Use SelectKBest from sklearn.feature_selection to select the top k features based on a scoring function. Initialize it with a score function like f_classif and the number of features k, then fit it to your data and transform your features.
📐

Syntax

The basic syntax for using SelectKBest is:

  • SelectKBest(score_func, k): Creates a selector that picks the top k features based on the score_func.
  • score_func: A function that scores each feature, e.g., f_classif for classification tasks.
  • k: Number of top features to select.
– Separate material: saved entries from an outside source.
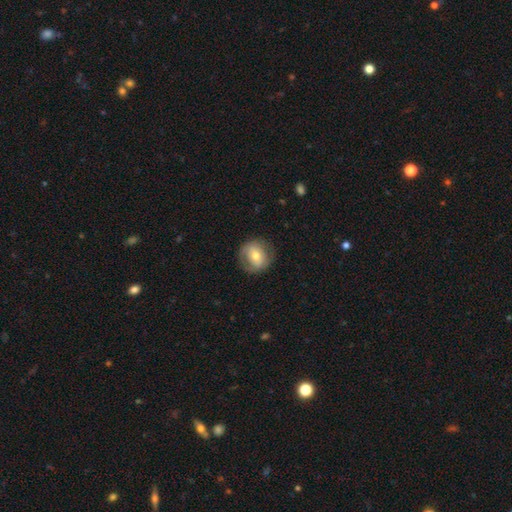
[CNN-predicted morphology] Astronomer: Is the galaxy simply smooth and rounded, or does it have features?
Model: smooth — 57% (runner-up: featured or disk, 36%).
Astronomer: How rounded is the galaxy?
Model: round — 80%.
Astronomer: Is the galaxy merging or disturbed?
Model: none — 76%.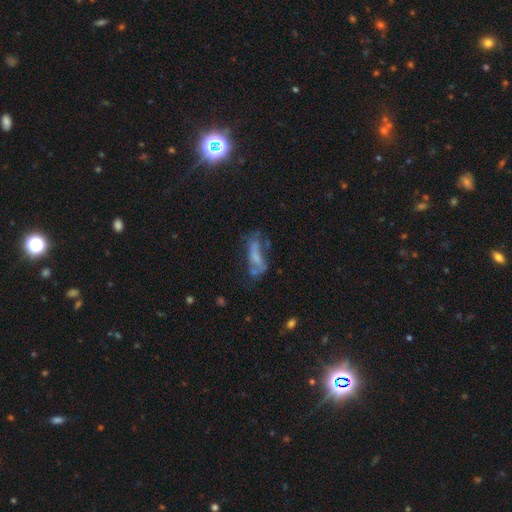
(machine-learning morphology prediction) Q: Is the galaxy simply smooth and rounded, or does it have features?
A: featured or disk — 43%, tied with smooth.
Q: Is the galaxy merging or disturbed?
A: none — 33%.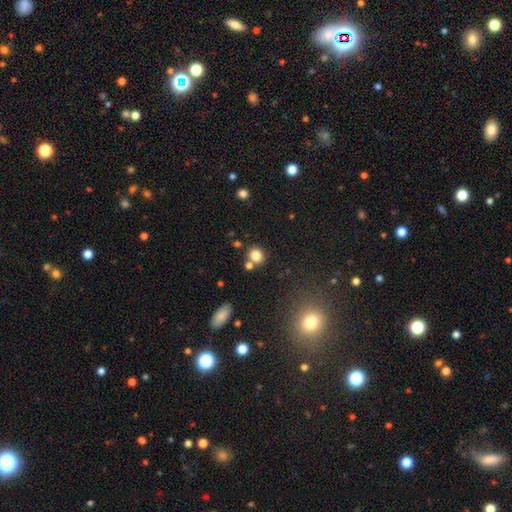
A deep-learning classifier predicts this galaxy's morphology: Smooth or featured? smooth (81%)
How rounded? round (81%)
Merging? none (67%)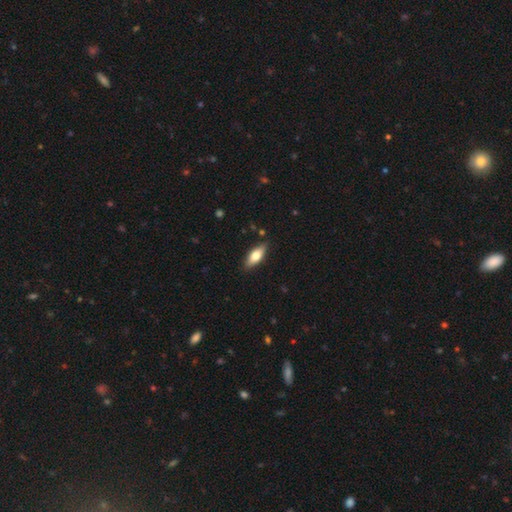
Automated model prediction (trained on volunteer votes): Q: Smooth or featured?
A: smooth (69%); runner-up: featured or disk (25%)
Q: How rounded?
A: in between (74%); runner-up: cigar-shaped (24%)
Q: Merging?
A: none (86%); runner-up: minor disturbance (10%)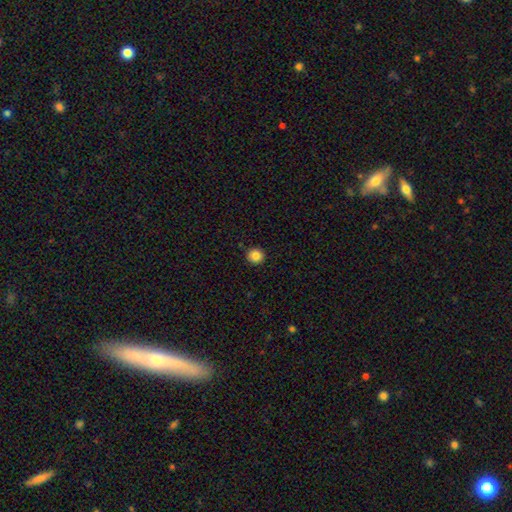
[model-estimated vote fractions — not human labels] Morphology: type=smooth (85%); roundness=round (94%); merging=none (92%).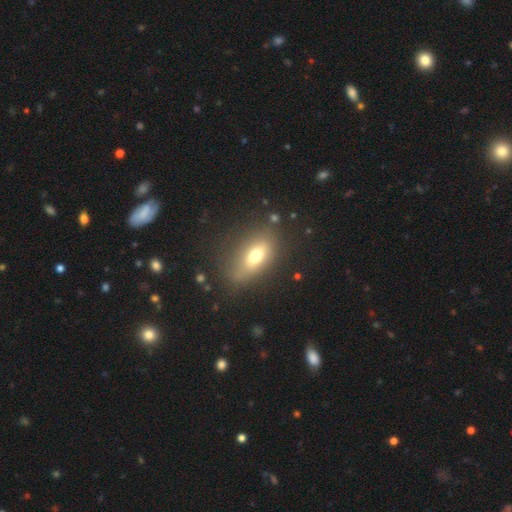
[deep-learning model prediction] Overall: smooth (67%). How rounded: in between (81%). Merging: none (70%).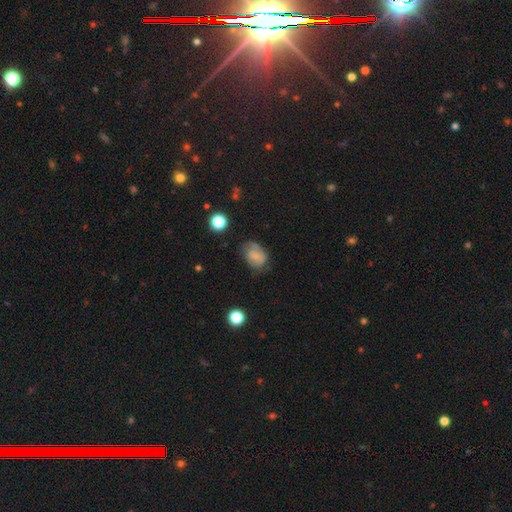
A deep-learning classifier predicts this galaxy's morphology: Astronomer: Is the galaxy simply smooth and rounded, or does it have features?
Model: smooth — 60%.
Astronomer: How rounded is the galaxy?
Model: in between — 71%.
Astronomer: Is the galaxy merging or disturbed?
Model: none — 54% (runner-up: minor disturbance, 30%).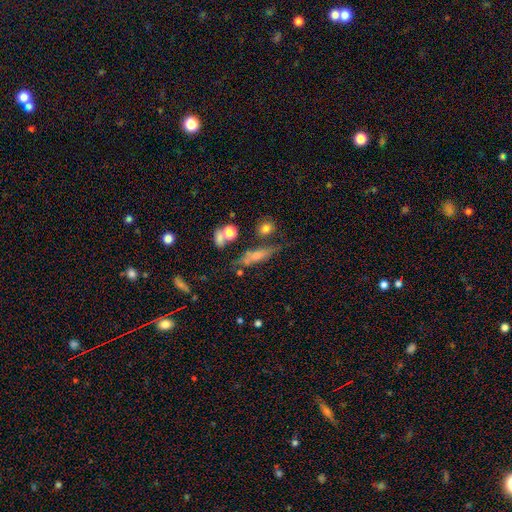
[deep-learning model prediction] Smooth or featured: smooth — 54% (featured or disk — 34%)
How rounded: cigar-shaped — 61% (in between — 32%)
Merging: none — 59% (minor disturbance — 20%)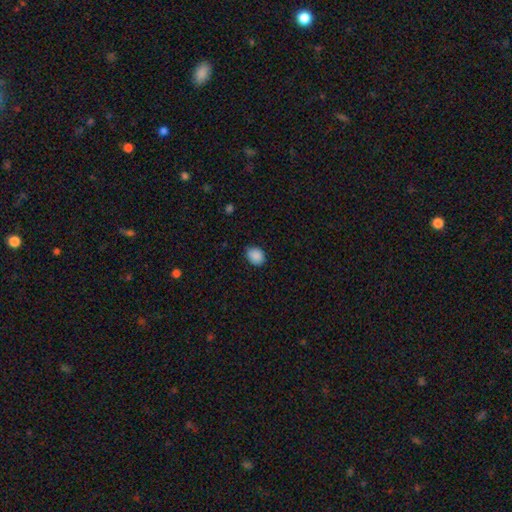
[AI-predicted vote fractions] Smooth or featured? smooth (89%)
How rounded? round (52%)
Merging? none (81%)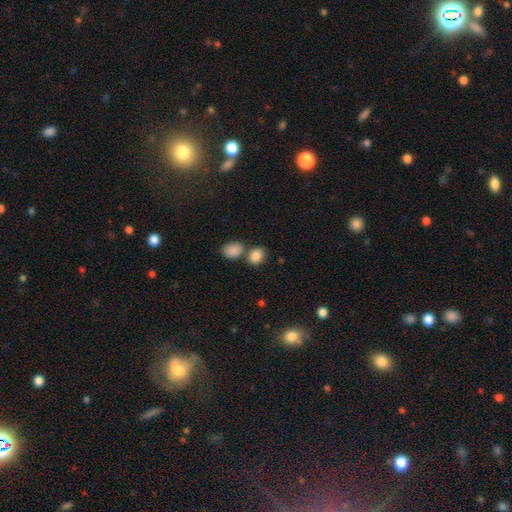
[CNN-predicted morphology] A smooth galaxy with no disk features (86%) that is in between round and cigar-shaped (57%).

Vote fractions:
- Smooth or featured? smooth: 86% / star or artifact: 9% / featured or disk: 5%
- How rounded? in between: 57% / round: 42% / cigar-shaped: 1%
- Merging? none: 58% / merger: 28% / minor disturbance: 10% / major disturbance: 3%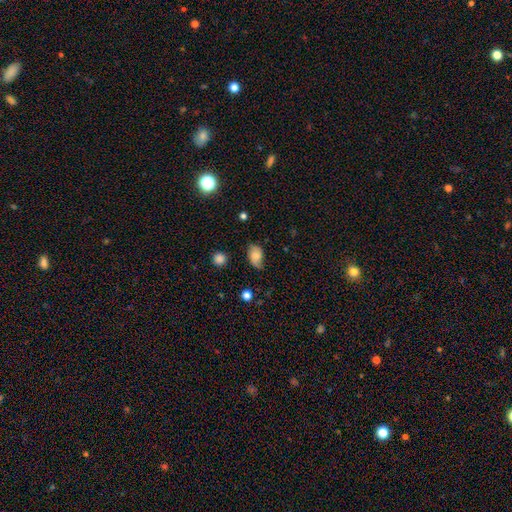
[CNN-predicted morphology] smooth_or_featured: smooth (p=0.70) [alt: featured or disk p=0.21]
how_rounded: in between (p=0.84) [alt: round p=0.14]
merging: none (p=0.61) [alt: minor disturbance p=0.30]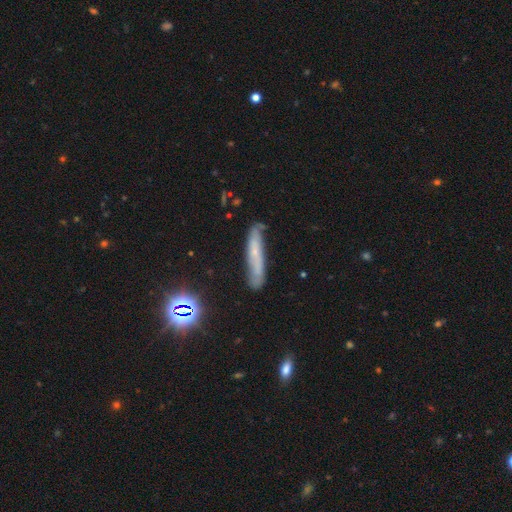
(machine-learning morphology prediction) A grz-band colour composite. It shows a featured or disk galaxy (49%). Merging: none (67%).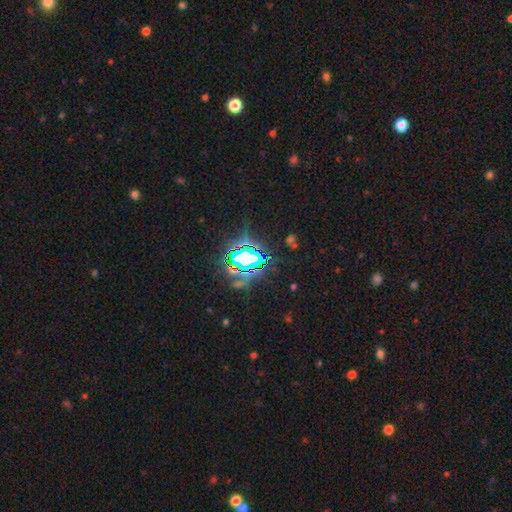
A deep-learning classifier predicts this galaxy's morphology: Smooth or featured? Predicted: star or artifact (p=0.80).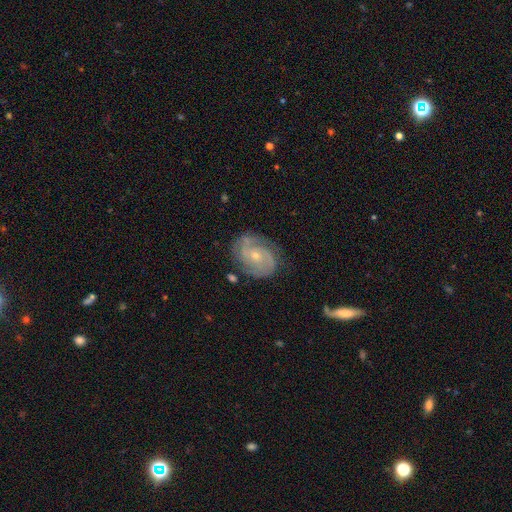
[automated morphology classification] Smooth or featured? Predicted: featured or disk (p=0.84). Edge-on disk? Predicted: no (p=0.97). Bar? Predicted: no (p=0.66). Spiral arms? Predicted: yes (p=0.95). Spiral winding? Predicted: tight (p=0.52). Spiral arm count? Predicted: 2 (p=0.61). Bulge size? Predicted: small (p=0.66). Merging? Predicted: none (p=0.76).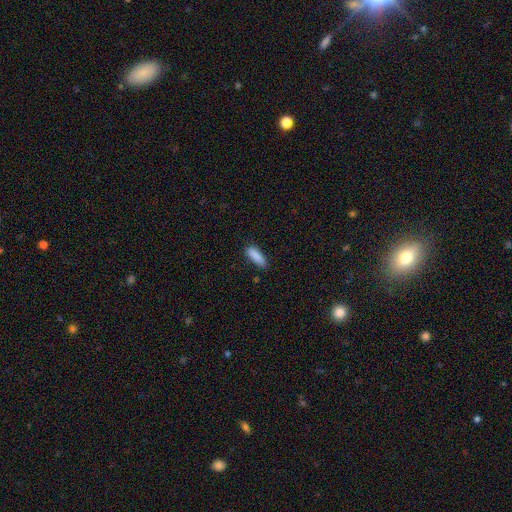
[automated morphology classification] smooth_or_featured: smooth (p=0.88) [alt: star or artifact p=0.07]
how_rounded: cigar-shaped (p=0.51) [alt: in between p=0.48]
merging: none (p=0.77) [alt: minor disturbance p=0.18]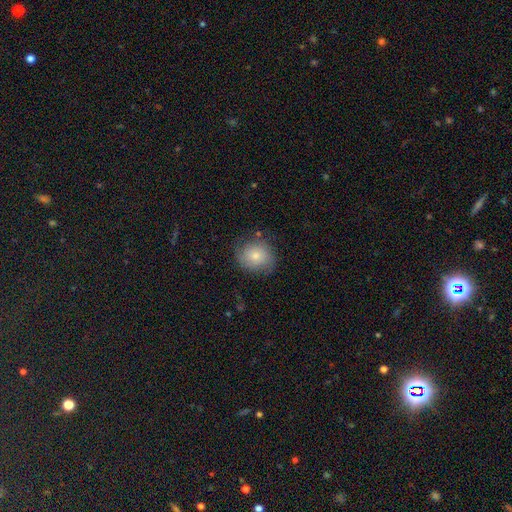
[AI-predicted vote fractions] A smooth galaxy with no disk features (75%) that is round (78%). Merging: none (70%).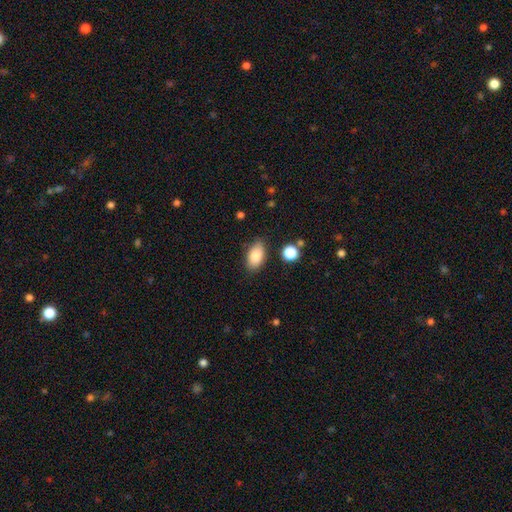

Use k='all' to keep all features.
  • Use fit(X, y) to compute scores and transform(X) to reduce features.
python
from sklearn.feature_selection import SelectKBest, f_classif

selector = SelectKBest(score_func=f_classif, k=3)
X_new = selector.fit_transform(X, y)
💻

Example

This example shows how to select the top 2 features from the Iris dataset using SelectKBest with the f_classif scoring function.

python
from sklearn.datasets import load_iris
from sklearn.feature_selection import SelectKBest, f_classif

# Load data
iris = load_iris()
X, y = iris.data, iris.target

# Select top 2 features
selector = SelectKBest(score_func=f_classif, k=2)
X_new = selector.fit_transform(X, y)

print('Original shape:', X.shape)
print('Reduced shape:', X_new.shape)
print('Selected feature indices:', selector.get_support(indices=True))
Output
Original shape: (150, 4) Reduced shape: (150, 2) Selected feature indices: [2 3]
⚠️

Common Pitfalls

Common mistakes when using SelectKBest include:

  • Not fitting the selector with both features X and target y, which is required for scoring functions like f_classif.
  • Choosing k larger than the number of features, which causes an error.
  • Forgetting to transform the data after fitting, so the feature selection is not applied.
  • Using an incompatible scoring function for the task (e.g., regression vs classification).
python
from sklearn.feature_selection import SelectKBest, f_classif

# Wrong: forgetting y in fit
# selector = SelectKBest(score_func=f_classif, k=2)
# selector.fit(X)  # This will raise an error

# Right way:
selector = SelectKBest(score_func=f_classif, k=2)
selector.fit(X, y)
X_new = selector.transform(X)
📊

Quick Reference

ParameterDescription
score_funcFunction to score features (e.g., f_classif, chi2)
kNumber of top features to select (int or 'all')
fit(X, y)Compute scores using features X and target y
transform(X)Reduce X to selected features
get_support()Boolean mask of selected features
get_support(indices=True)Indices of selected features

Key Takeaways

SelectKBest selects top features based on a scoring function and number k.
Always fit SelectKBest with both features and target to compute scores correctly.
Use transform() after fitting to reduce your feature set.
Choose a scoring function that matches your task type (classification or regression).
Check selected feature indices with get_support() to understand which features remain.